La plénière du Parlement wallon a voté en faveur des conclusions du rapport de la commission des poursuites par 61 voix pour, 2 contre et 2 abstentions.

Le Parlement wallon vote... et Bernard Wesphael reste en prison
©Photo News
Stéphane Tassin (et Belga)

Le huis clos imposé lors de la séance plénière du Parlement wallon, mercredi en fin d’après-midi, aura donc été de courte durée. Il s’agissait pour les parlementaires présents de débattre du rapport remis par la commission des Poursuites et qui concernait le député Bernard Wesphael, inculpé d’homicide avec intention de donner la mort et avec préméditation sur la personne de son épouse.

C’est l’avocat de Bernard Wesphael qui avait sollicité les députés wallons. Il avançait que l’arrestation d’un député sans demande préalable de levée d’immunité parlementaire ne peut se faire qu’en cas de flagrant délit. Le nœud de tout ce dossier étant évidemment cette question essentielle.

Des éléments probants

Après audition de Jean-Philippe Mayence, conseil de Bernard Wesphael, d’Anita Harrewyn, procureur général de Gand, de Céline Dhavé, procureur du Roi de Bruges, et de Christine Pottiez, juge d’instruction, les parlementaires siégeant à la commission des Poursuites ont décidé qu’il n’était certainement pas opportun de demander au Parlement de suspendre la détention de Bernard Wesphael ainsi que les poursuites intentées à son encontre.

A la lecture du rapport de la commission des Poursuites, les députés ont manifestement été convaincus par les arguments avancés par les trois magistrats flamands.
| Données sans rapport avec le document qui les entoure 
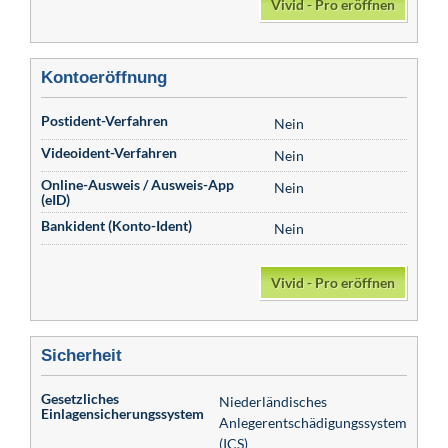
Vivid - Pro eröffnen
Kontoeröffnung
Postident-Verfahren
Nein
Videoident-Verfahren
Nein
Online-Ausweis / Ausweis-App
Nein
(eID)
Bankident (Konto-Ident)
Nein
Vivid - Pro eröffnen
Sicherheit
Gesetzliches
Niederländisches
Einlagensicherungssystem
Anlegerentschädigungssystem
(ICS)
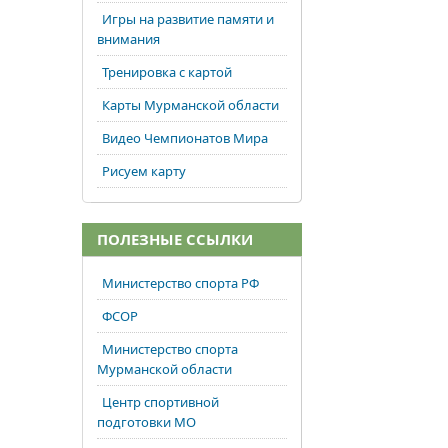
Игры на развитие памяти и
внимания
Тренировка с картой
Карты Мурманской области
Видео Чемпионатов Мира
Рисуем карту
ПОЛЕЗНЫЕ ССЫЛКИ
Министерство спорта РФ
ФСОР
Министерство спорта
Мурманской области
Центр спортивной
подготовки МО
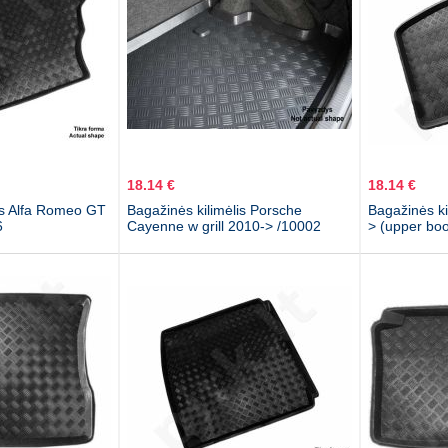
18.14 €
18.14 €
is Alfa Romeo GT
Bagažinės kilimėlis Porsche
Bagažinės ki
6
Cayenne w grill 2010-> /10002
> (upper boo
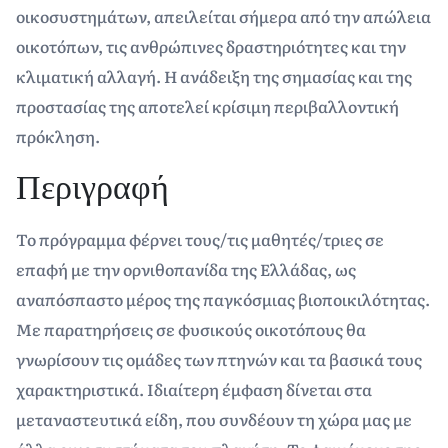
οικοσυστημάτων, απειλείται σήμερα από την απώλεια
οικοτόπων, τις ανθρώπινες δραστηριότητες και την
κλιματική αλλαγή. Η ανάδειξη της σημασίας και της
προστασίας της αποτελεί κρίσιμη περιβαλλοντική
πρόκληση.
Περιγραφή
Το πρόγραμμα φέρνει τους/τις μαθητές/τριες σε
επαφή με την ορνιθοπανίδα της Ελλάδας, ως
αναπόσπαστο μέρος της παγκόσμιας βιοποικιλότητας.
Με παρατηρήσεις σε φυσικούς οικοτόπους θα
γνωρίσουν τις ομάδες των πτηνών και τα βασικά τους
χαρακτηριστικά. Ιδιαίτερη έμφαση δίνεται στα
μεταναστευτικά είδη, που συνδέουν τη χώρα μας με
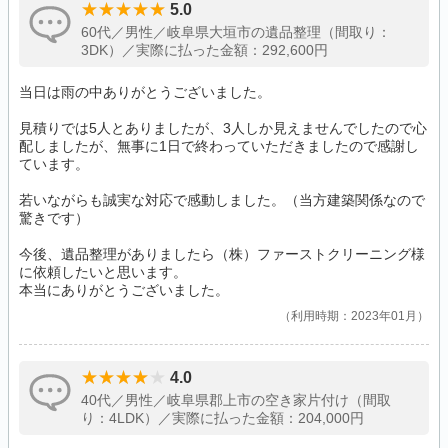
5.0
60代／男性／岐阜県大垣市の遺品整理（間取り：
3DK）／実際に払った金額：292,600円
当日は雨の中ありがとうございました。
見積りでは5人とありましたが、3人しか見えませんでしたので心
配しましたが、無事に1日で終わっていただきましたので感謝し
ています。
若いながらも誠実な対応で感動しました。（当方建築関係なので
驚きです）
今後、遺品整理がありましたら（株）ファーストクリーニング様
に依頼したいと思います。
本当にありがとうございました。
利用時期：2023年01月
4.0
40代／男性／岐阜県郡上市の空き家片付け（間取
り：4LDK）／実際に払った金額：204,000円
Ils “ont donc estimé que les autorités judiciaires n’avaient pas manqué de sincérité en se prévalant d’un flagrant délit lors de l’arrestation et de l’ouverture de poursuites à l’encontre de M. Wesphael”, précisent-ils dans leur rapport.
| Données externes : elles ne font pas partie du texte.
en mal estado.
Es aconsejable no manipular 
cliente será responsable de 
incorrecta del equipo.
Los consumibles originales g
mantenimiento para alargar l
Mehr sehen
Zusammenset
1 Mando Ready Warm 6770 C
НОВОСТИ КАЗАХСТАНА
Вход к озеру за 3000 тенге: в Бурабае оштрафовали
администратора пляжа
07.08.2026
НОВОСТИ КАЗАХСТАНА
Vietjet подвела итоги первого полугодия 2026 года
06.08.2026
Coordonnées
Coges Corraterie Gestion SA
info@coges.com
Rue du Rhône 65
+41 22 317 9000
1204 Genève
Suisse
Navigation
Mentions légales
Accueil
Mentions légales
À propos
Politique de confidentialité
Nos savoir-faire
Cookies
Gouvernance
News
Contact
Le rapport avance encore que “M. Wesphael peut continuer à déposer des propositions de décret ou de résolution et des questions écrites”, considérant ainsi que l’intérêt et le bon fonctionnement du Parlement sont garantis.
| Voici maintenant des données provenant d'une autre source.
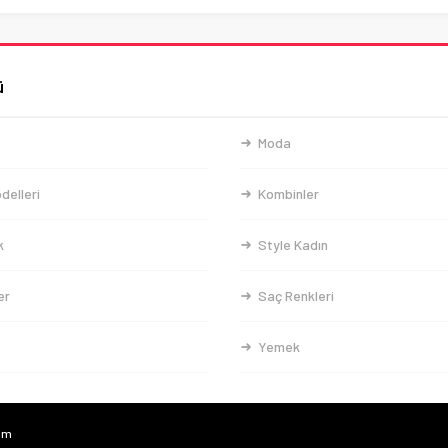
ü
Moda
delleri
Kombinler
k
Style Kadın
er
Saç Renkleri
Yemek
com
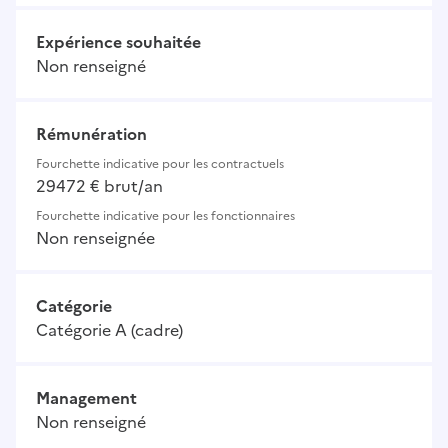
Expérience souhaitée
Non renseigné
Rémunération
Fourchette indicative pour les contractuels
29472 € brut/an
Fourchette indicative pour les fonctionnaires
Non renseignée
Catégorie
Catégorie A (cadre)
Management
Non renseigné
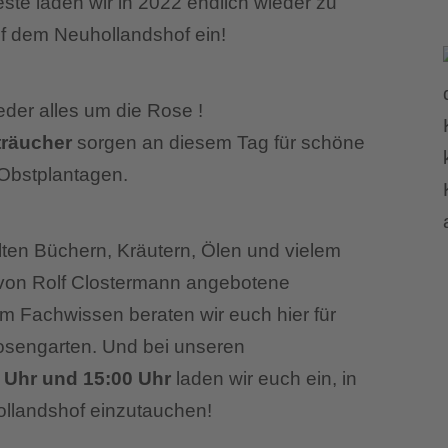
te laden wir in 2022 endlich wieder zu
f dem Neuhollandshof ein!
eder alles um die Rose !
träucher
sorgen an diesem Tag für schöne
 Obstplantagen.
n Büchern, Kräutern, Ölen und vielem
 von Rolf Clostermann angebotene
em Fachwissen beraten wir euch hier für
osengarten. Und bei unseren
 Uhr und 15:00 Uhr
laden wir euch ein, in
ollandshof einzutauchen!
Certains élus craignaient l’intervention en séance publique de quelques députés souhaitant à tout prix défendre l’immunité de leur collègue du Mouvement de gauche mais il n’en fut rien et le Parlement s’est prononcé anonymement à la quasi-unanimité – deux députés se seraient prononcés contre et deux autres se seraient abstenu – pour suivre les recommandations de la commission.

Me Mayence "pas étonné mais déçu" par la décision du parlement wallon

Maître Mayence n'est "pas étonné" de la décision du parlement wallon de rejeter toute demande de suspension de la détention de son client, Bernard Wesphael, inculpé de l'assassinat de son épouse, Véronique Pirotton. L'avocat "respecte toutefois" ce choix "démocratique". "Nous n'avons aucune raison de nous réjouir, mais pas non plus de raison de pleurer", a quant à lui réagi Me Philippe Moureau, avocat des parties civiles.

Me Mayence se dit attristé qu'une telle décision sur le flagrant délit ait été prise par les députés "sans que ceux-ci ne possèdent le dossier". "La chambre des mises en accusation de Gand devra bientôt se prononcer sur la même question", rappelle-t-il. Il s'interroge dès lors sur la "crédibilité des députés wallons si la chambre des mises, qui, elle, est en possession du dossier, en décidait autrement". Pour l'avocat, les députés, qui se sont "tirés une balle dans le pied", ont été "impressionnés par la gravité des faits et n'ont pas eu envie qu'on leur reproche par la suite une remise en liberté". Le parlement wallon a finalement approuvé mercredi les conclusions de sa commission des poursuites adoptées plus tôt dans la journée, selon lesquelles il fallait "laisser la justice suivre son cours". Une procédure similaire devrait se dérouler au parlement de la Fédération Wallonie-Bruxelles. Si tel est le cas, Philippe Moureau demandera "une nouvelle fois a être entendu", en expliquant que le refus de cette demande par la commission des poursuites du parlement wallon "était injustifiée".